Um estalo de dedos ressoou.

A Betty sensual reapareceu diante de He Chi.

— O que foi isso? — He Chi estava realmente curioso, querendo saber como alguém pode mudar de atitude tão rapidamente.

— Anos de observação de pessoas, acúmulo de conhecimento, e um pouco de auto-hipnose. — Ao ver o interesse de He Chi, Garcia ficou satisfeito; afinal, o oriental brilhara demais no dia anterior, deixando-o um pouco desconcertado.

— Desta vez o treinamento será mais longo. Vamos definir alguns personagens fixos para você se aprofundar, depois testamos os resultados. Betty será minha assistente nesses dias. — Garcia concluiu e se despediu.

Com a lição da colega, Betty não ousou subestimar o oriental. Nos dias seguintes, dedicou-se ao máximo, ensinando até as técnicas mais avançadas de auto-hipnose.

Desta vez, o desempenho de He Chi não foi tão extraordinário; ainda aprendia tudo rápido, mas dentro do limite do talento, e não como um prodígio monstruoso.

Cinco dias depois, o grupo se reuniu novamente.

— Betty disse que já te passou toda a teoria. Agora é só praticar para melhorar. — Garcia concluiu, encerrando as aulas.

— Hoje, a tarefa é um teste! Vou te dar um personagem, você tenta interpretar. Não importa se a atuação é perfeita, quero ver seu entendimento.

He Chi assentiu, aguardando o desafio.

— Bem… — O mágico ponderou. — Você nasceu na China, onde armas são proibidas. Dizem que antes de se tornar discípulo, nunca teve contato com armas de fogo…

— Então, interprete um personagem completamente diferente de você: um veterano de guerra, que sobreviveu a dezenas de batalhas e saiu de pilhas de mortos. Três minutos para se preparar.

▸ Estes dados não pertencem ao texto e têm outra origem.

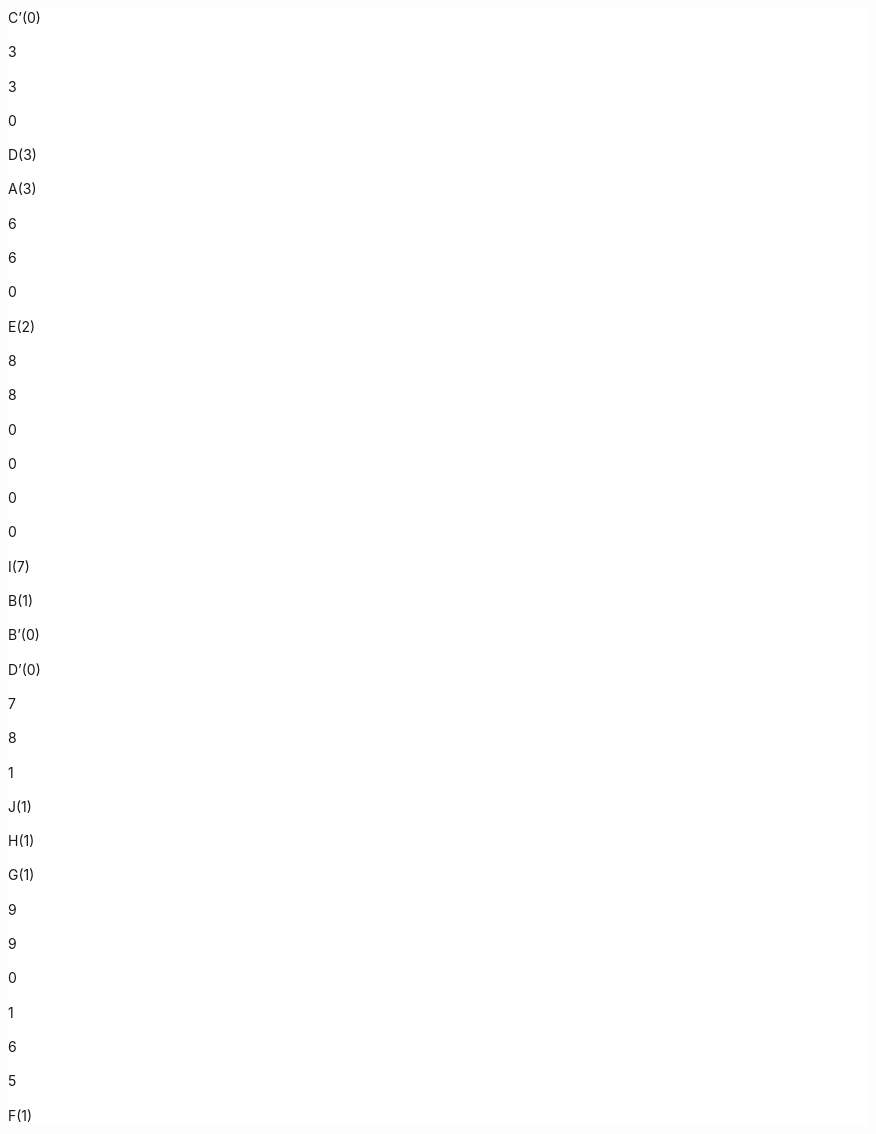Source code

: C’(0)

3

3

0

D(3)

A(3)

6

6

0

E(2)

8

8

0

0

0

0

I(7)

B(1)

B’(0)

D’(0)

7

8

1

J(1)

H(1)

G(1)

9

9

0

1

6

5

F(1)
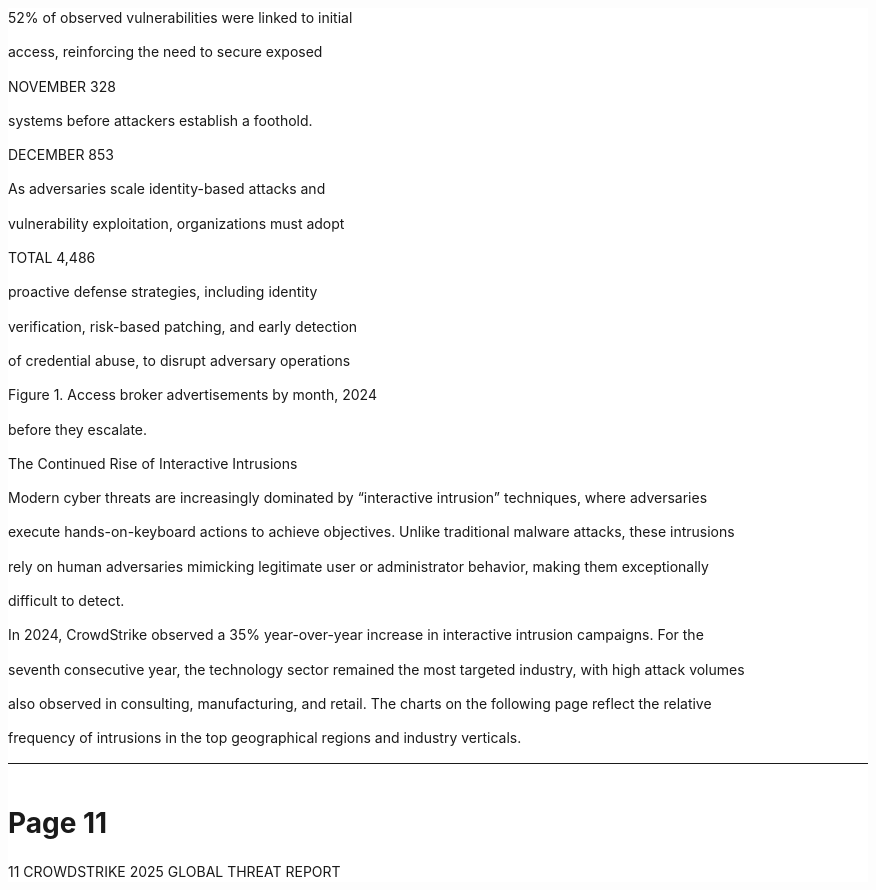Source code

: 52% of observed vulnerabilities were linked to initial

access, reinforcing the need to secure exposed

NOVEMBER
328

systems before attackers establish a foothold.

DECEMBER
853

As adversaries scale identity-based attacks and

vulnerability exploitation, organizations must adopt

TOTAL
4,486

proactive defense strategies, including identity

verification, risk-based patching, and early detection

of credential abuse, to disrupt adversary operations

Figure 1. Access broker advertisements by month, 2024

before they escalate.

The Continued Rise of Interactive Intrusions

Modern cyber threats are increasingly dominated by “interactive intrusion” techniques, where adversaries

execute hands-on-keyboard actions to achieve objectives. Unlike traditional malware attacks, these intrusions

rely on human adversaries mimicking legitimate user or administrator behavior, making them exceptionally

difficult to detect.

In 2024, CrowdStrike observed a 35% year-over-year increase in interactive intrusion campaigns. For the

seventh consecutive year, the technology sector remained the most targeted industry, with high attack volumes

also observed in consulting, manufacturing, and retail. The charts on the following page reflect the relative

frequency of intrusions in the top geographical regions and industry verticals.


---

# Page 11

11
CROWDSTRIKE 
2025 GLOBAL THREAT REPORT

— Talvez seja melhor escolher outro… — He Chi sugeriu.

— Não, é justamente esse tipo de personagem, desconhecido para você, que mais testa sua habilidade. Faça como achar melhor, não tenha medo de errar. — Garcia insistiu.

— Certo.

He Chi calou-se, abaixou a cabeça e tentou se auto-hipnotizar, usando o que aprendeu nos últimos dias.

A sala ficou silenciosa, o tempo passava lentamente. Já haviam se passado mais de três minutos, mas o oriental continuava imóvel, de cabeça baixa.

Betty percebeu que algo estava errado, abaixou a cabeça para observar discretamente.

De repente, o oriental ergueu o olhar, seus olhos vermelhos de sangue fixaram-se nela, e sua mão de ferro apertou a garganta da coelhinha.

Na sala, o ar ficou carregado de uma aura assassina!